After high school, I attended a private liberal arts school where I got my BA in English Literature. A few years later when I figured out what I wanted to do when I grew up, I went to the University of California at Berkeley to get my Masters in Journalism. At that point, I was able to take advantage of technology and requested CART (real-time captioning) for my accommodation. What a far cry from having to rely on a human note taker!
I got a cochlear implant (CI) in 2006, so now I have a CI in my left ear and a digital hearing aid in my right. Thanks to my Neptune, I can even hear, and consequently feel safer, in the water.

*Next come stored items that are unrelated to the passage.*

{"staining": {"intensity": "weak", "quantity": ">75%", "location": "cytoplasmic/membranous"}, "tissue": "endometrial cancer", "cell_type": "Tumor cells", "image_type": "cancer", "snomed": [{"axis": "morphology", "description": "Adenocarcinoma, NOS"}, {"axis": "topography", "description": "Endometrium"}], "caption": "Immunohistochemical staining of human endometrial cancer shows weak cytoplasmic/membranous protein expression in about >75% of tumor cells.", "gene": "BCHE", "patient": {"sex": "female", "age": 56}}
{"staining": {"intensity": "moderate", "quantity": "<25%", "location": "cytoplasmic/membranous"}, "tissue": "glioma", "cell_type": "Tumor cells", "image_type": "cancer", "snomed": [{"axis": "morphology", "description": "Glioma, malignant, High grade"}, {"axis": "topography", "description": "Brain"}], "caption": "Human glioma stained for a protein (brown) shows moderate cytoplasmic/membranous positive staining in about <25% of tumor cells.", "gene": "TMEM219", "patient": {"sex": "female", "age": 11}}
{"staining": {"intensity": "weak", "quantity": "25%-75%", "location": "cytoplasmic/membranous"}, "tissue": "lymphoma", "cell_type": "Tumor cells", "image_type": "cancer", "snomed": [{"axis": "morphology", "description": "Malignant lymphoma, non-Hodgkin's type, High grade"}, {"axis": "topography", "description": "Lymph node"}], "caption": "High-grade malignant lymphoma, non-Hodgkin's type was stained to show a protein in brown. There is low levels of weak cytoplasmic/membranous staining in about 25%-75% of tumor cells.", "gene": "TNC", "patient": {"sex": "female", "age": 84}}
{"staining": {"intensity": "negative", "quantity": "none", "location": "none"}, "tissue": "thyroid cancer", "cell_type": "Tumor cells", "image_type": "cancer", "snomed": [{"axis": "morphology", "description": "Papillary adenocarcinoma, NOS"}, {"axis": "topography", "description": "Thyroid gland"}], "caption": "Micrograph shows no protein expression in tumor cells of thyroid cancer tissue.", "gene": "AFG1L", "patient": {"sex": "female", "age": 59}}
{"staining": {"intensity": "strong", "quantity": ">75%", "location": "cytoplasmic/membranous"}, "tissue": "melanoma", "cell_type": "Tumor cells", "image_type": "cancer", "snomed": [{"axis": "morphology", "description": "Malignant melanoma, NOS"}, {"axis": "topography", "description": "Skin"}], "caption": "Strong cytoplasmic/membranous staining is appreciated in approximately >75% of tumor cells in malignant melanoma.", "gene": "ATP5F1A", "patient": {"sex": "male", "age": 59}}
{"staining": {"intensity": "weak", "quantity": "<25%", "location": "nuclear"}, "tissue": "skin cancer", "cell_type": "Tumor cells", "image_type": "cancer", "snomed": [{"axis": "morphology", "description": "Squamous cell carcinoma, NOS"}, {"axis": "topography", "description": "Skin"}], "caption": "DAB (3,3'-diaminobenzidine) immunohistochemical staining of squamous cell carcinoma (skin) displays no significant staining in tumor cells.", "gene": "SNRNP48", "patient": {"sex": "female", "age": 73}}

I work as a freelance journalist with a variety of tools at my disposal including a captioned telephone, Google Hangouts, and a multitude of ways in which to connect. I have two hearing children with excellent communication skills, thanks to yours truly.
Read more: On Being a Deaf Mom
Now that I’m a parent, I have a greater appreciation for mine. It’s the parents’ job to do what’s best for their children, to allow them to reach their full potential, and to ensure their happiness. Every time I use my voice and go about my life, I give thanks that my parents made the decision they did. As I continue to marvel at what was accomplished despite limited technology, I’m also grateful that today’s deaf children will have even better opportunities.
How has technology change for you since you first got your hearing aids?